The so-called weaver song was first published under the title 'Die armen Weber' (The poor weavers) on July 10, 1844 in Karl Marx's Vorwärts! (Forward!) newspaper, and distributed as a leaflet with a circulation of 50,000 copies in the rebel areas. No later than 1846 it appeared in pamphlets under the current name 'The Silesian Weavers'.

The Royal Prussian Supreme Court banned the poem because of "its rebellious tone". In Berlin in 1846 a reciter, despite the risk of publicly performing it, was sentenced to prison.

==Interpretation==

Unlike many poems at the time, the so-called weaver-song complains not only about exploitation by the factory owners, but also tackles the authorities, criticizing general political circumstances and pushing for change.

The first verse says, "Germany, we weave your burial shroud. Into it we weave the three-fold curse." The three-fold curse is clarified in the next three verses which curse, in turn, God, King, and the Fatherland – a direct reference to the loyalty oath required of Prussian soldiers who swore allegiance to God, King, and the Fatherland.

In the three inner verses God, the King and the Fatherland are accused successively. The weavers are very disappointed that despite desperate pleas, they have received no assistance from God. The King is accused of supporting the rich and taking action against protesters by brute force, instead of addressing the suffering of the workers.

In the outer verses it is clear that the weavers are ready, self-confident in promoting their interests, and persistent in working towards a fundamental change in Germany. Each verse ends with the refrain "Wir weben, wir weben!" (We are weaving, we are weaving!) referring back to the first verse which says they're weaving Germany's burial shroud.

The poem shows that Heinrich Heine considers the concerns of the 19th century workers to be justified, and most of all holds the political system responsible for their misery.

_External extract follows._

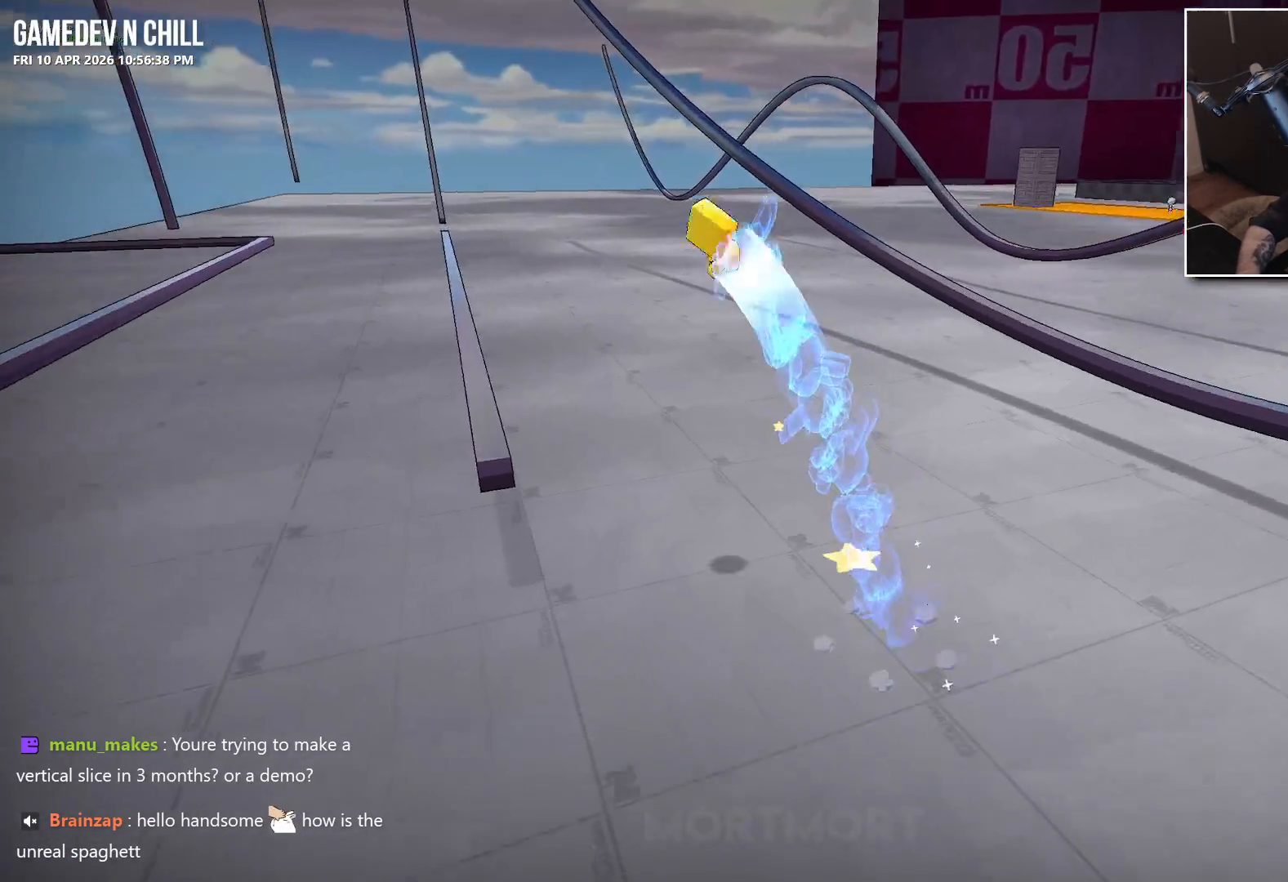
{"buttons": ["L2"], "left_stick": "up-left", "right_stick": "up-left", "events": [[34, "A", "down"], [134, "A", "up"], [300, "right_stick", "left"], [350, "L2", "down"], [384, "right_stick", "up-left"]]}
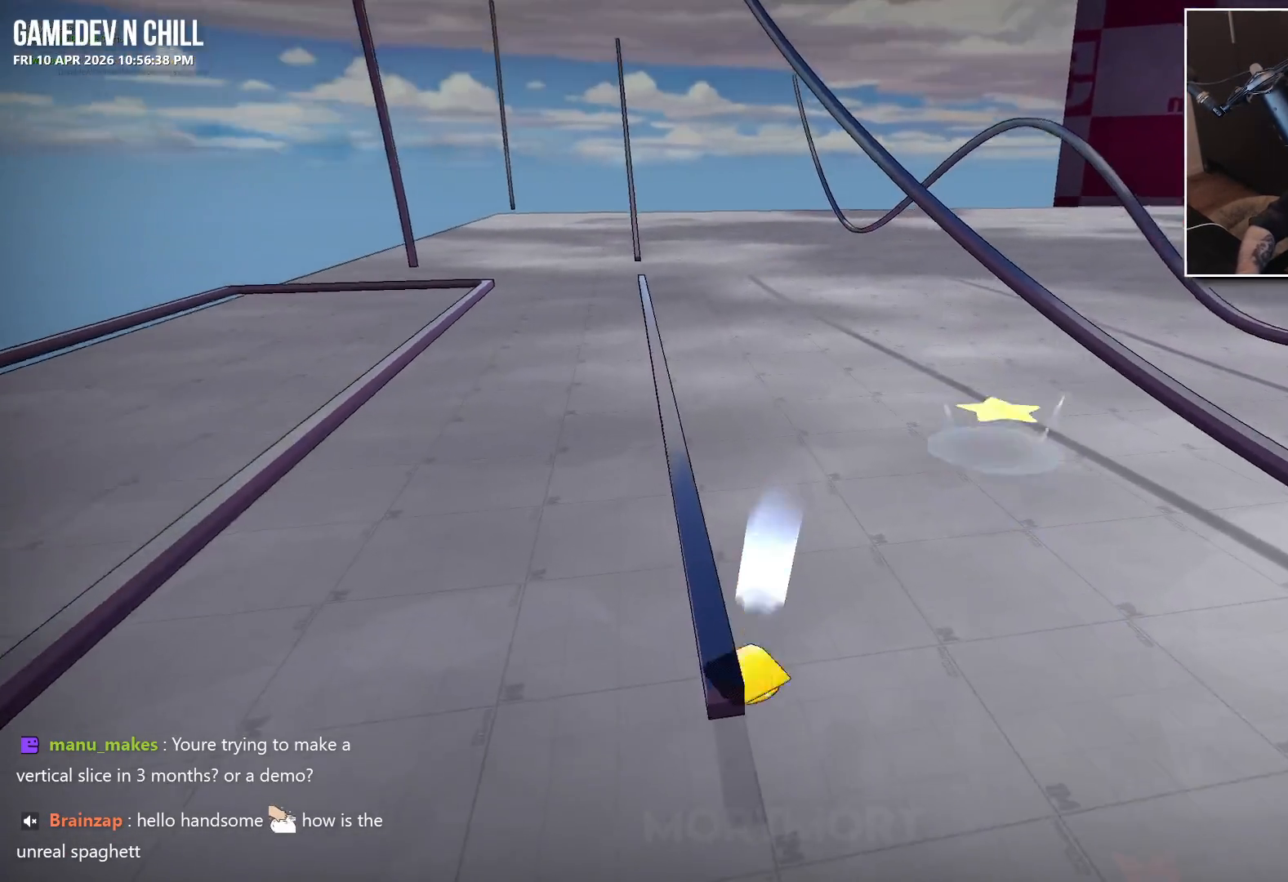
{"buttons": ["A"], "left_stick": "up", "right_stick": "center", "events": [[17, "L2", "up"], [100, "right_stick", "center"], [117, "left_stick", "up"], [500, "A", "down"]]}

The March Revolution of 1848 confirmed his view that a profound change in Germany was imminent.

The Silesian Weavers is the best known example of the variety of contemporary literary analysis of the Weavers' Revolt of 1844, which aroused public awareness of the social question.

==Reception==

The German metalcore band Heaven Shall Burn was inspired by this poem, in the title of their album "Deaf to our prayers". The poem 'The Silesian Weavers' was also set to music by some music artists, including folk band Liederjan on their album "Mädchen, Meister, Mönche" (Maidens, Masters, Monks), the folk band Bergfolk, folk punk band Die Schnitter (The Reapers), the gothic metal band Leichenwetter (Corpseweather), the German punk band Kapitulation B.o.N.n. on the album "Feuer!" (Fire!) And the Oi-punk band KandesBunzler and Düsseldorf DIY punk rock band Die Schwarzen Schafe (The Black Sheep). In the Liederjan setting, it is now one of the most common and most frequently sung songs in Scout and Bündische Jugend youth groups. As part of "The Revolution of the Citizens", the second stage of the socio-historical work Proletenpassion (Proletarian Passion) by the Austrian band Schmetterlinge, a slightly altered version of the poem was set to music.